Andrew J. Graham (1830–1894) was a 19th century American author and phonotypist (stenographer) who developed the eponymous Graham system for shorthand.

==Career==
Graham was a phonotypist during the period between the emergence of Pitman's and Gregg's systems for shorthand. In 1854 he published a short-lived (only 9 issues) phonotypy journal called The Cosmotype, subtitled "devoted to that which will entertain usefully, instruct, and improve humanity", and several other monographs about phonography. The New York Public Library has a collection of phonographic shorthand notes Graham took of court cases, including Johnson v. Root patent lawsuit in the United States Court of Appeals for the First Circuit (in Boston).

Graham also founded the A.J. Graham Company (based in New York City and founded the publication The Student Journal.

===Graham shorthand system===
In 1857 Graham published his own Pitman-like "Graham's Brief Longhand" that saw wide adoption in the United States in the late 19th century. He published a translation of the New Testament. His method landed him in a 1864 copyright infringement lawsuit against Benjamin Pitman in Ohio. Graham died in 1894 and was buried in Montclair's Rosedale Cemetery; even as late as 1918 his company Andrew J. Graham & Co continued to market his method.

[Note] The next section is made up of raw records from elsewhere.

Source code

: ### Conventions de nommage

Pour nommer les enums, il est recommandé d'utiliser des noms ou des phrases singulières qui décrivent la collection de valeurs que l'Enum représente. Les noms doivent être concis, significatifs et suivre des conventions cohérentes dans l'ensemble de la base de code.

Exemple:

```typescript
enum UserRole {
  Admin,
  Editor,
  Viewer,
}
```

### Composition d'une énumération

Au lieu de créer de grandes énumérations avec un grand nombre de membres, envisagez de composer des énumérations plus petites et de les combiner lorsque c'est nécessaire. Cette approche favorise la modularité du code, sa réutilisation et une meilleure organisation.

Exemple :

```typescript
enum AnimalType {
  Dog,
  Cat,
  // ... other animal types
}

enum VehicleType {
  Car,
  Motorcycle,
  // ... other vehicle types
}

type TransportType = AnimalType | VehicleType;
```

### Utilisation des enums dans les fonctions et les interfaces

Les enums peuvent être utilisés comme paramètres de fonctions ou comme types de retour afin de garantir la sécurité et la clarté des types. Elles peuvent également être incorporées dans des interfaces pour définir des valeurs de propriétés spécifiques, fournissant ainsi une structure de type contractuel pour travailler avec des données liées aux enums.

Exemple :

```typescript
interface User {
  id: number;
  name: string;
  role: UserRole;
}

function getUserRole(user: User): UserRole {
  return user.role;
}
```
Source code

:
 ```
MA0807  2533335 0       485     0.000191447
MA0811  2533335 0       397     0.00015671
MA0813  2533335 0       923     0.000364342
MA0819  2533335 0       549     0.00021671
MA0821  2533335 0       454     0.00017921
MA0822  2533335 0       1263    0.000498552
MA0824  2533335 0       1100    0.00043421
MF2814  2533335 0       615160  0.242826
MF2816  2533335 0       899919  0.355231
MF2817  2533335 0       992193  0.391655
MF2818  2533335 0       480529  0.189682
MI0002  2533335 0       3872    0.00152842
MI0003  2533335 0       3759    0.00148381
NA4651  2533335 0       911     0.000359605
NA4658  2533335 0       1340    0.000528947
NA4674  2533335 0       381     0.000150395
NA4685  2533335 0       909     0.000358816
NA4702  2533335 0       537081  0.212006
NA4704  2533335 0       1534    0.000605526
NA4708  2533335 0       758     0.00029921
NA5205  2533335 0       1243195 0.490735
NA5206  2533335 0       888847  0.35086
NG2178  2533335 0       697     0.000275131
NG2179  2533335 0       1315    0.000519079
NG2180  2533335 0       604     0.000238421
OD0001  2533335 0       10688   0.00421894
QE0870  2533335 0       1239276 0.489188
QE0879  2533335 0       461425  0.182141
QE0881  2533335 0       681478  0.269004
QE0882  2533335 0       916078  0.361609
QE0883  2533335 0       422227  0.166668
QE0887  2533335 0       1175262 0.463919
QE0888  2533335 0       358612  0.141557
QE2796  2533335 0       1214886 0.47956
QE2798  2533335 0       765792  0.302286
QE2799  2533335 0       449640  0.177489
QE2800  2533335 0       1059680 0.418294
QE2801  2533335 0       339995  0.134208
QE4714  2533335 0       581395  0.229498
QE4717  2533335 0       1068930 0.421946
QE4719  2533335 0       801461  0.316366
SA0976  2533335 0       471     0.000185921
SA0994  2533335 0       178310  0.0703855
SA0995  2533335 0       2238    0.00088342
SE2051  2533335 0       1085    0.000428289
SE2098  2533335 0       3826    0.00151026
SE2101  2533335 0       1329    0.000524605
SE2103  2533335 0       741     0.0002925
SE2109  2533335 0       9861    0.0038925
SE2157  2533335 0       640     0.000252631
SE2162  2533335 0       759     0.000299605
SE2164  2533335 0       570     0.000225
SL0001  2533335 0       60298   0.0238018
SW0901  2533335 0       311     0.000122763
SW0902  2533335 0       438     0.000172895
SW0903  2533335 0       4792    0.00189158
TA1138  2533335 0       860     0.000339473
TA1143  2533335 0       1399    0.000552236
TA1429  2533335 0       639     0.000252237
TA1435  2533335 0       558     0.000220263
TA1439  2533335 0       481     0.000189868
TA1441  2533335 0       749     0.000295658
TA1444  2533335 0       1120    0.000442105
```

In his youth, Woodrow Wilson (a future president of the United States) had mastered the Graham system and even corresponded with Graham using it. Throughout his life, Wilson continued to develop and employ his own personal variant on the Graham system for personal writing, to the point that by the 1950s, when the Graham method had all but disappeared, Wilson scholars had trouble interpreting his shorthand. In 1960 an 84-year-old anachronistic shorthand expert Clifford Gehman managed to crack Wilson's shorthand, demonstrating on a translation of Wilson's acceptance speech for the 1912 Democratic Party presidential nomination.